TEMPO.CO, Bandung - Guru besar emeritus hukum tata negara Universitas Padjadjaran, Bagir Manan, mengkritik pemerintah atas merebaknya konflik antara dua institusi penegak hukum, yakni Komisi Pemberantasan Korupsi dan Kepolisian RI. Menurut dia, perseteruan antar-elite dua lembaga itu berawal dari keputusan Presiden Joko Widodo menetapkan Komisaris Jenderal Budi Gunawan sebagai calon tunggal Kepala Kepolisian RI.
"Jelas BG (Budi Gunawan) tidak pantas, kenapa Presiden paksakan itu?" kata Bagir dalam diskusi tentang konflik Polri dengan KPK di Rektorat Universitas Padjadjaran, Jalan Dipati Ukur, Bandung, Rabu, 25 Februari 2015.
Menurut Bagir, setelah KPK menetapkan Budi Gunawan sebagai tersangka, Jokowi seharusnya mengambil tindakan menarik BG sebagai calon Kapolri. "Tapi itu tidak dilakukan. Di pengadilan negeri juga, seharusnya BG mundur," katanya.
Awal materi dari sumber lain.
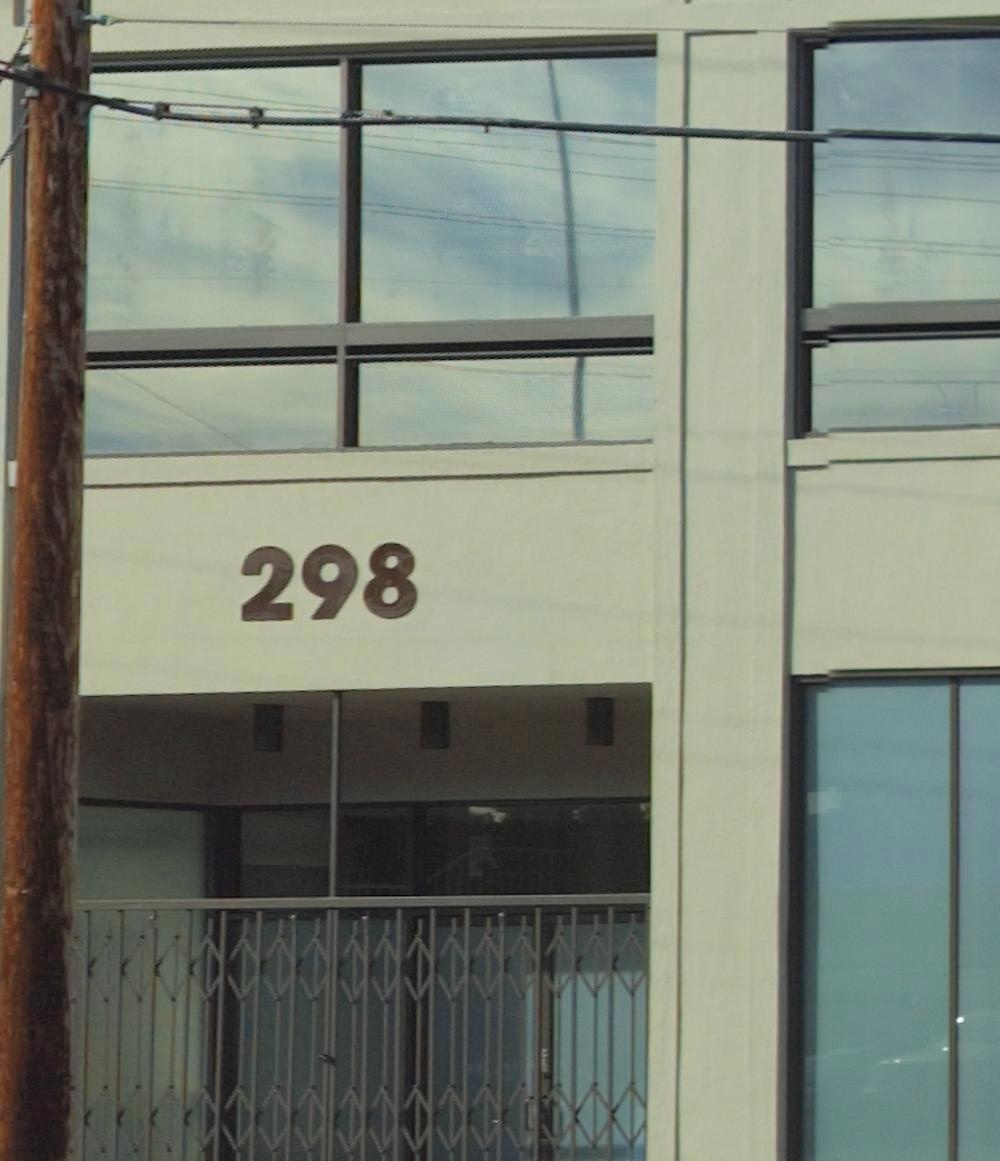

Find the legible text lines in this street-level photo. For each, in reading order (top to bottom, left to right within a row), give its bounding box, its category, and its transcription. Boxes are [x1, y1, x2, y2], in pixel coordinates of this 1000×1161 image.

[238, 538, 421, 625] StreetNumber: 298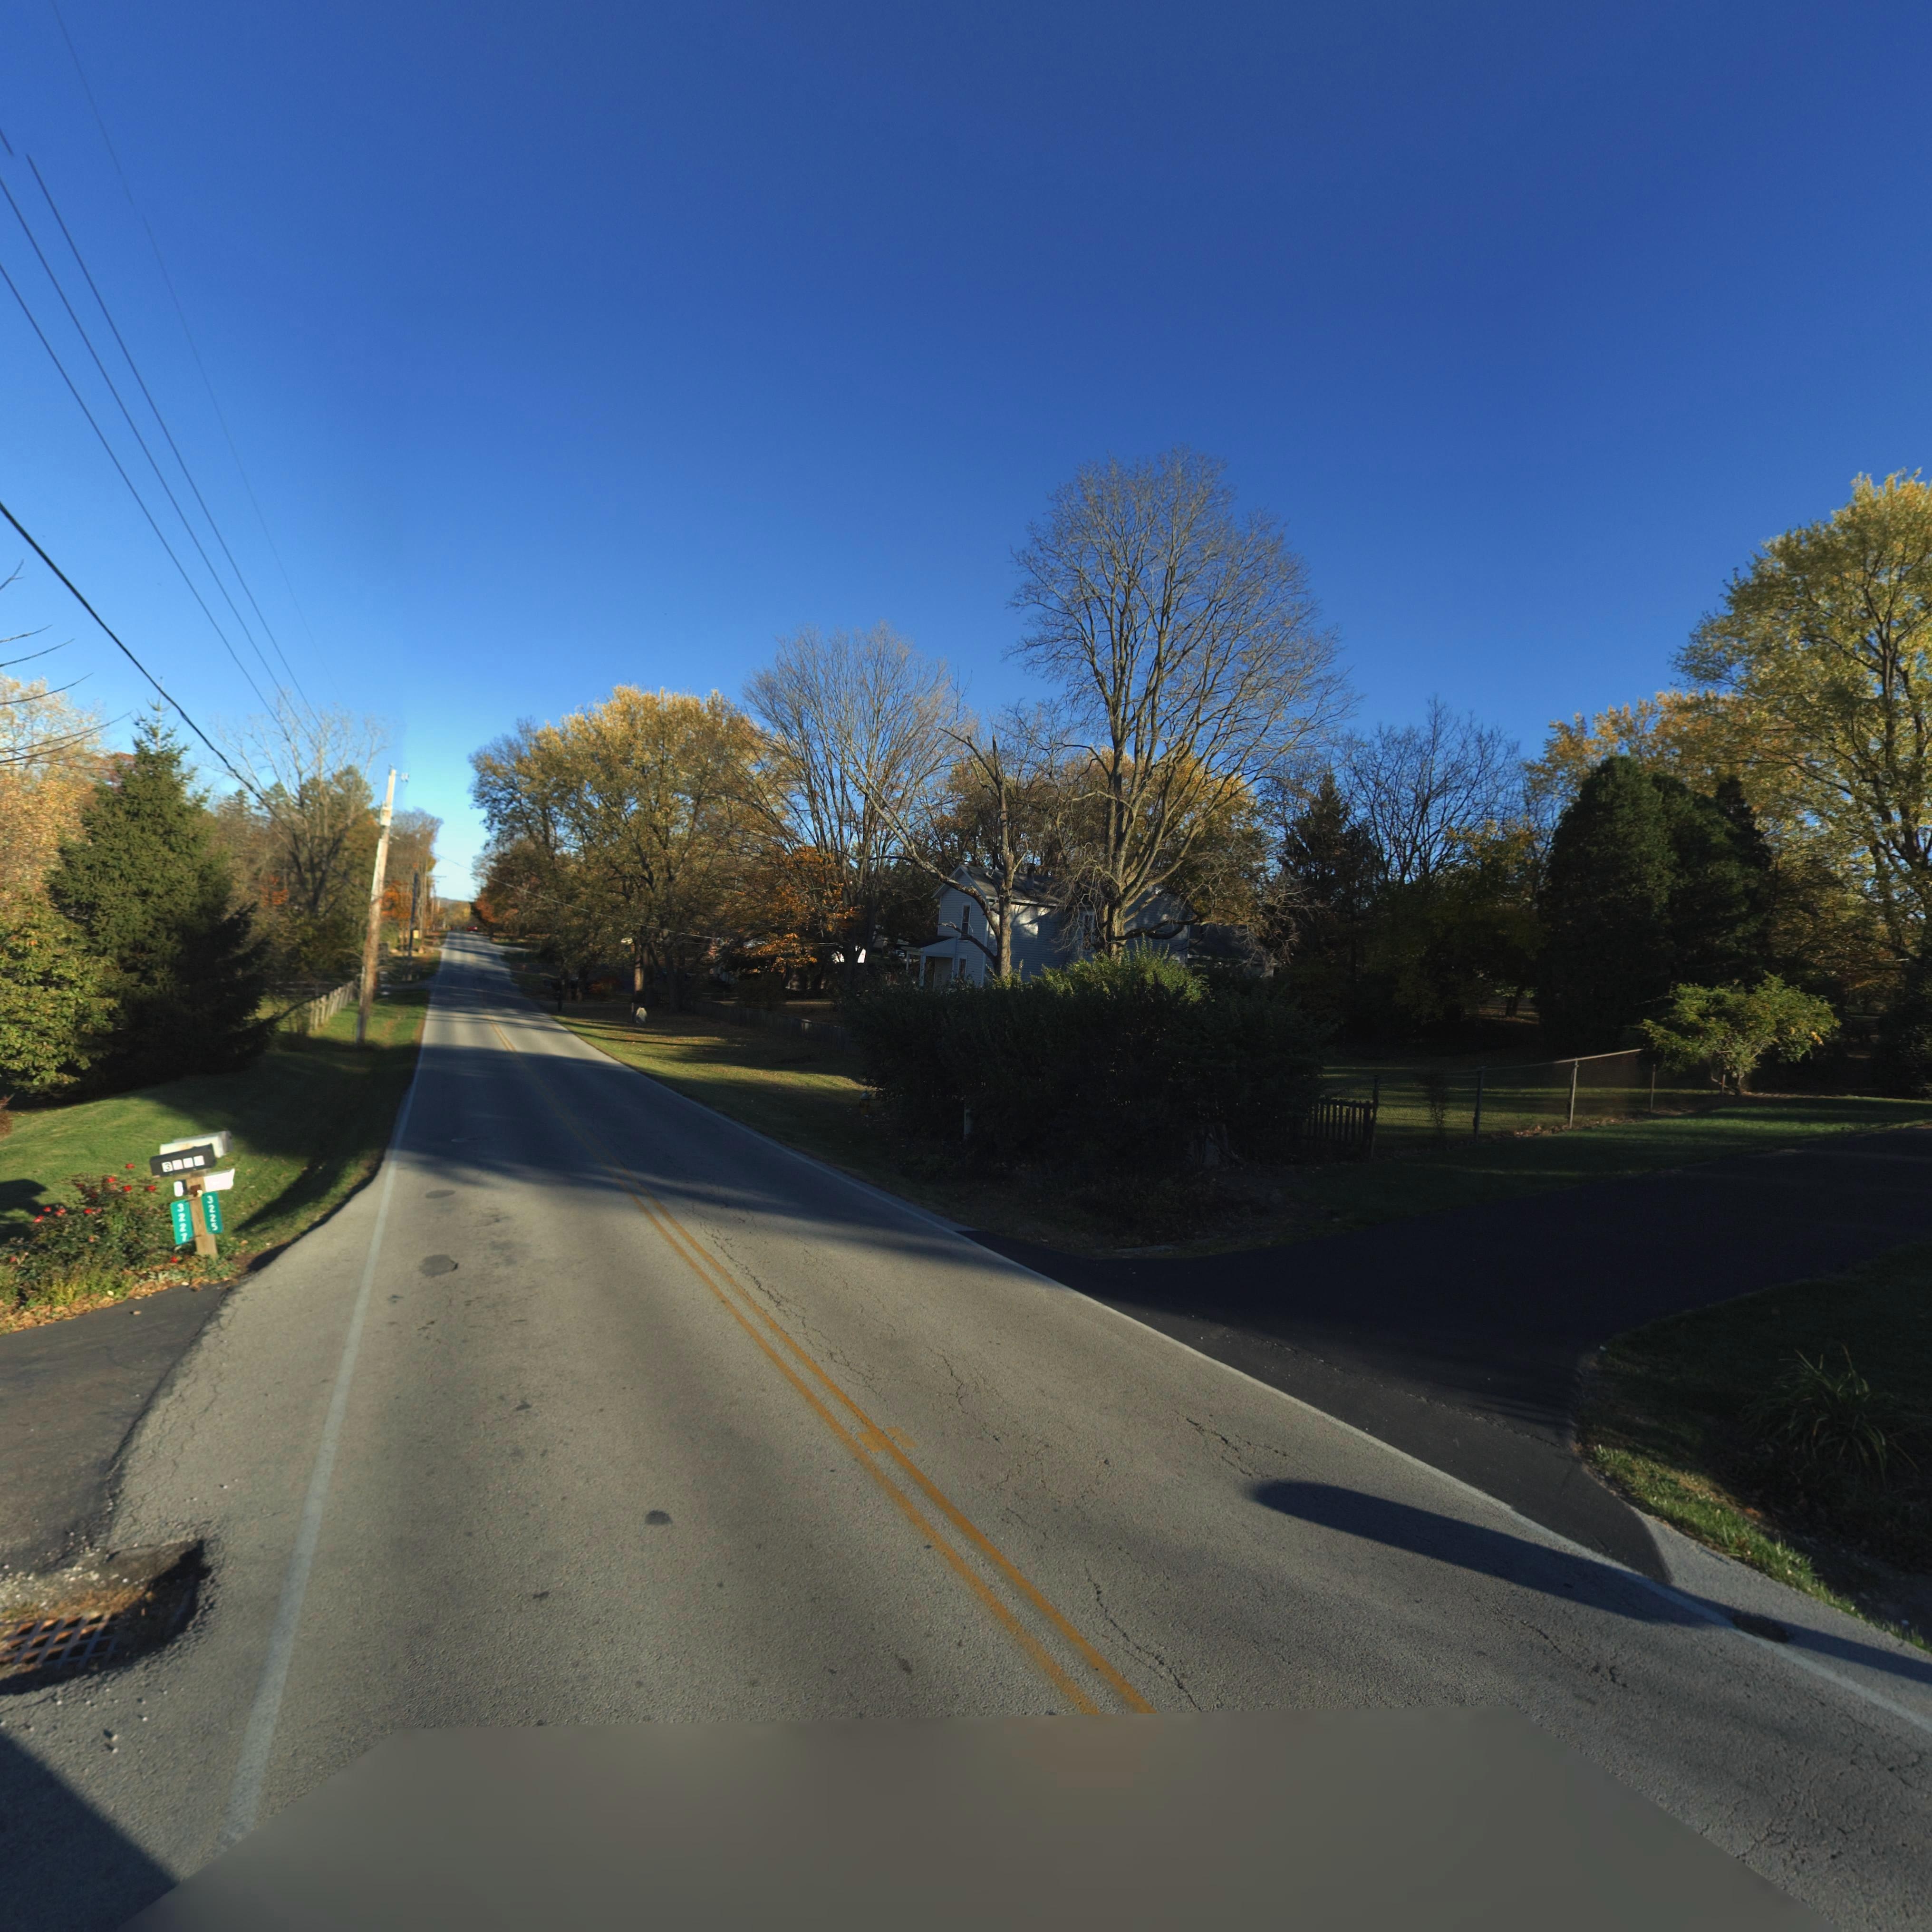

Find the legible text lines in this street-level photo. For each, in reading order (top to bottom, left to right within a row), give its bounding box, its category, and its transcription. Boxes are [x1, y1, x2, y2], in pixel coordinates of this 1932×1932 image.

[163, 1161, 173, 1173] StreetNumber: 3
[175, 1201, 189, 1243] StreetNumber: 3227
[204, 1193, 220, 1233] StreetNumber: 3225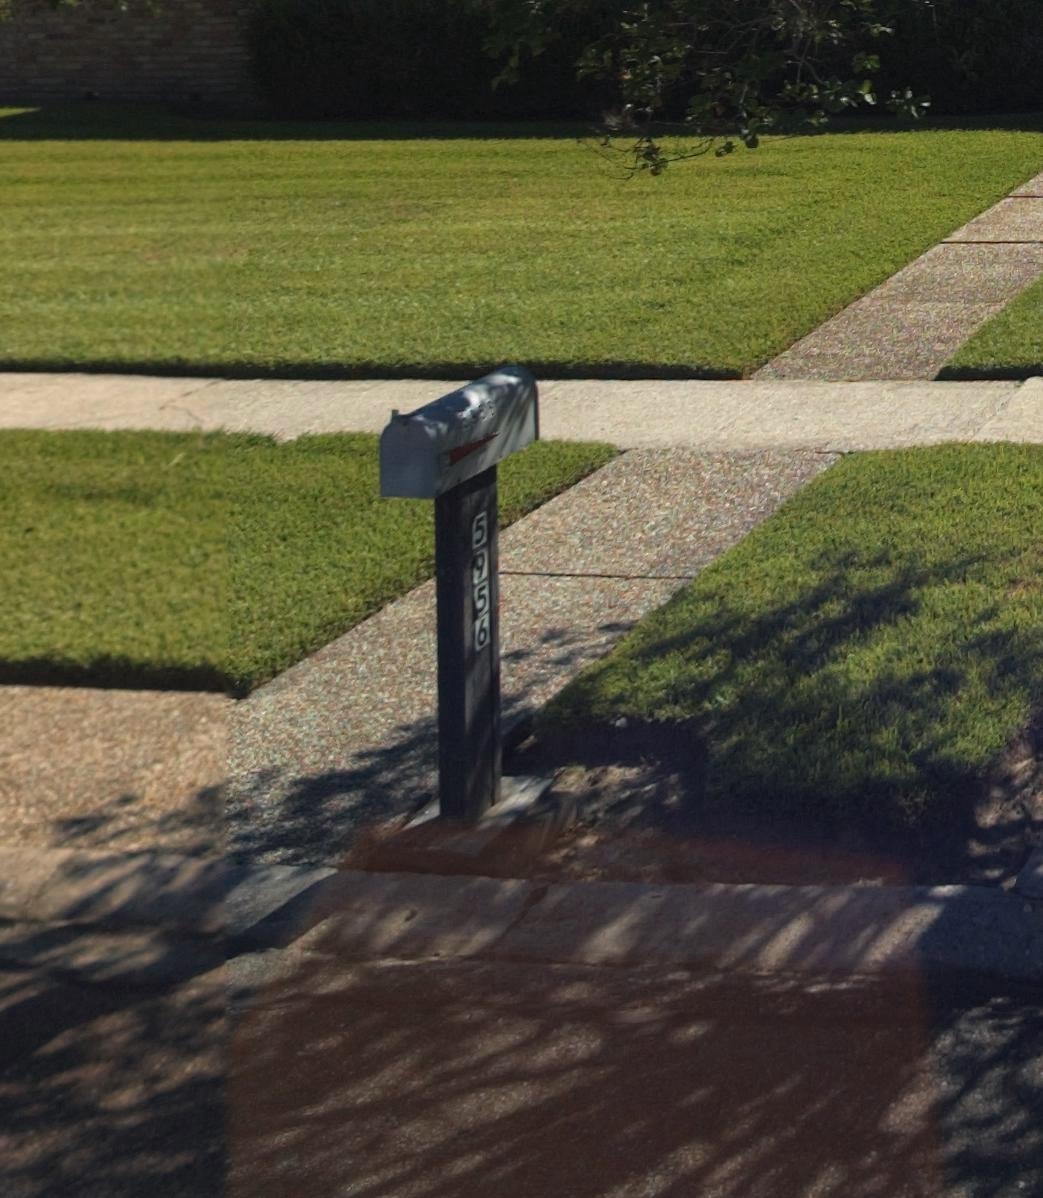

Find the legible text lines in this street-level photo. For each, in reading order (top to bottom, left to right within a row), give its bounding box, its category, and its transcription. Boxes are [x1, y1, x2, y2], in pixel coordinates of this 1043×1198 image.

Bagir juga mempertanyakan langkah Dewan Perwakilan Rakyat yang mendukung BG sebagai calon Kapolri. Seharusnya, kata dia, DPR mengembalikan nama calon Kapolri itu ke Presiden karena bermasalah. Ia menyesalkan rentetan peristiwa itu sehingga publik terlibat dalam persoalan elite politik. "Ini bukan masalah yuridis atau etika politik, tapi pertarungan politis. Faktor politik ikut mempengaruhi ketegangan ini," ujarnya.
Bagir menilai Presiden Jokowi bermain standar ganda dalam berpolitik. Permainan itu terlihat Jokowi menetapkan BG sebagai calon Kapolri. Presiden menyebut penetapan ini sebagai hak prerogatif. Namun ketika memilih menteri kabinetnya, Jokowi tidak mengatakan hal serupa.
Kemudian Jokowi menyatakan akan menunggu putusan hakim sidang praperadilan atas gugatan BG. Setelah putusan itu berpihak pada BG, Jokowi mencalonkan nama lain sebagai Kapolri. "Wajar publik bertanya-tanya. Politik itu seni, tapi jangan membuat orang bingung berlama-lama. Double standard dalam politik sangat berbahaya," kata Ketua Dewan Pers tersebut.
Bagir meminta jajaran pimpinan KPK dan Polri kini berbicara dan bersikap adil. Mereka juga harus memperjelas isu terkait, seperti kasus lama Novel Baswedan yang diungkit kembali dan puluhan penyidik KPK yang akan dijadikan tersangka oleh kepolisian. Tujuannya adalah mencegah terjadinya aksi balas-membalas karena salah satu pihak merasa dipermalukan.
Bagir juga mengkritik cara kerja KPK. Dalam kasus penetapan BG sebagai tersangka, kata Bagir, ada asas hukum universal yang dilangkahi penyidik KPK dalam soal hak asasi manusia. "Yaitu hak untuk didengar. Tidak boleh orang ditetapkan sebagai tersangka sebelum didengar keterangannya," kata Bagir.
Budi dijadikan tersangka tanpa pernah diperiksa. Menurut Bagir, walau Undang-Undang KPK membolehkan penetapan tersangka dengan bekal bukti tanpa pemeriksaan, KPK tetap harus memandang hukum universal tersebut.
Adapun dalam soal kasus tersangka KPK lain, seperti Anas Urbaningrum dan elite politik lain, kata dia, pemeriksaan 6-12 bulan setelah penetapan status itu tidak sesuai dengan pelajaran dasar hukum. Bagir mengatakan penyebab lamanya pemeriksaan ini bisa jadi karena KPK memang punya kebijakan demikian, wewenang KPK yang terlalu besar, atau ada desakan tertentu terhadap KPK.
Sementara itu, guru besar administrasi negara Fakultas Ilmu Sosial dan Politik Universitas Padjadjaran, Budiman Rusli, mengatakan kepolisian harus melakukan reformasi institusi dan tidak terlibat korupsi. Jika Polri berhasil mencapai kondisi itu, peran KPK dapat dikurangi. "Fokusnya pada pencegahan, sehingga KPK menjadi singkatan 'Komisi Pencegahan Korupsi'," ujarnya.